**Given passage**
= Beginning of Section =

The Tanzi effect is an economic situation involving a period of high inflation in a country which results in a decline in the volume of tax collection and a deterioration of real tax proceeds being collected by the government of that country. This is due to the time elapsed between the moment the taxable event occurs and the collection of the tax becomes effective. The effect was noticed by economists since the 1920s but it was Italian economist Vito Tanzi that explained the actual causes in a 1977 paper.

== Previous hypothesis ==
The effect has been known since the ending period after World War I. Italian economist Costantino Bresciani Turroni described a similar phenomenon for the German hyperinflation. Previous to the Tanzi paper, a common hypothesis was that the tax administration had somehow become less efficient than before the previous of high inflation. Another hypothesis was that in a period of high inflation people increase their rate of tax evasion. A more sophisticated version of this second hypothesis was that, as inflation rises, banking intermediation shrinks and credit becomes more scarce. In Argentina, the effect is known as the Olivera-Tanzi effect in recognition of Julio Olivera, who noticed the association between the fall in tax revenue and high inflation. In Tanzi's words "Mr. Olivera had reported the fall but had not provided an explanation for it; instead he had focused on its implications for macroeconomic developments".

==Causes==
The legal obligation to pay a tax (tax liability) takes place when certain events occur. For example, the obligation to pay a tax on income takes place when income is earned. The obligation to pay a tax on sales occurs when an item subject to the sales tax is sold. The obligation to pay a tax on imports occurs when goods cross the frontier. All these taxable events establish a claim by the government from taxpayers and an obligation by the taxpayers with the government. However, for practical or administrative reasons, the actual tax payments were not being made immediately at the time the taxable event occurred, but some time later. In some cases, much later. For example, taxes on this year's income may not be due until next year. Taxes due on the sale of goods and services may not be paid to the government, by the seller of the goods who withholds the taxes from the consumers (say a shop), until sometime later perhaps 30 or 60 days later. These delays in payment (these collection lags) have little importance when there is no inflation or when the rate of inflation is low. However, the higher the rate of inflation becomes, the lower the real value of the payment received by the government is compared with the value it would have if it had been made immediately after the taxable event; that is, without any delay. Thus, the collection lag becomes a fundamental variable in the determination of real tax revenue in situations of high inflation. When inflation is very high, and a country tries to finance public spending by printing more money, the act of printing more money, by increasing the rate of inflation, could reduce tax revenue by more than the real value of the income from inflationary finance (from the printing of money).

= End of Section =

**Data provided**

= Beginning of Section =

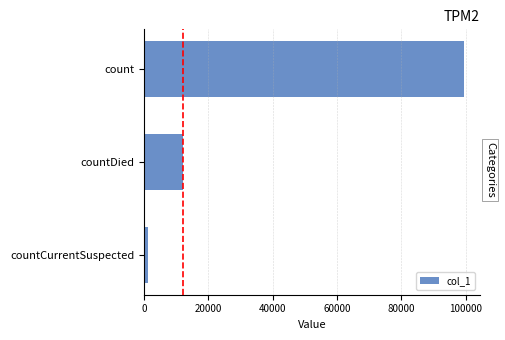

List the labels in order of value, smallest first.

countCurrentSuspected, countDied, count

= End of Section =

In the passage on the Tanzi effect, what name does the effect go by in Argentina?

The Olivera-Tanzi effect.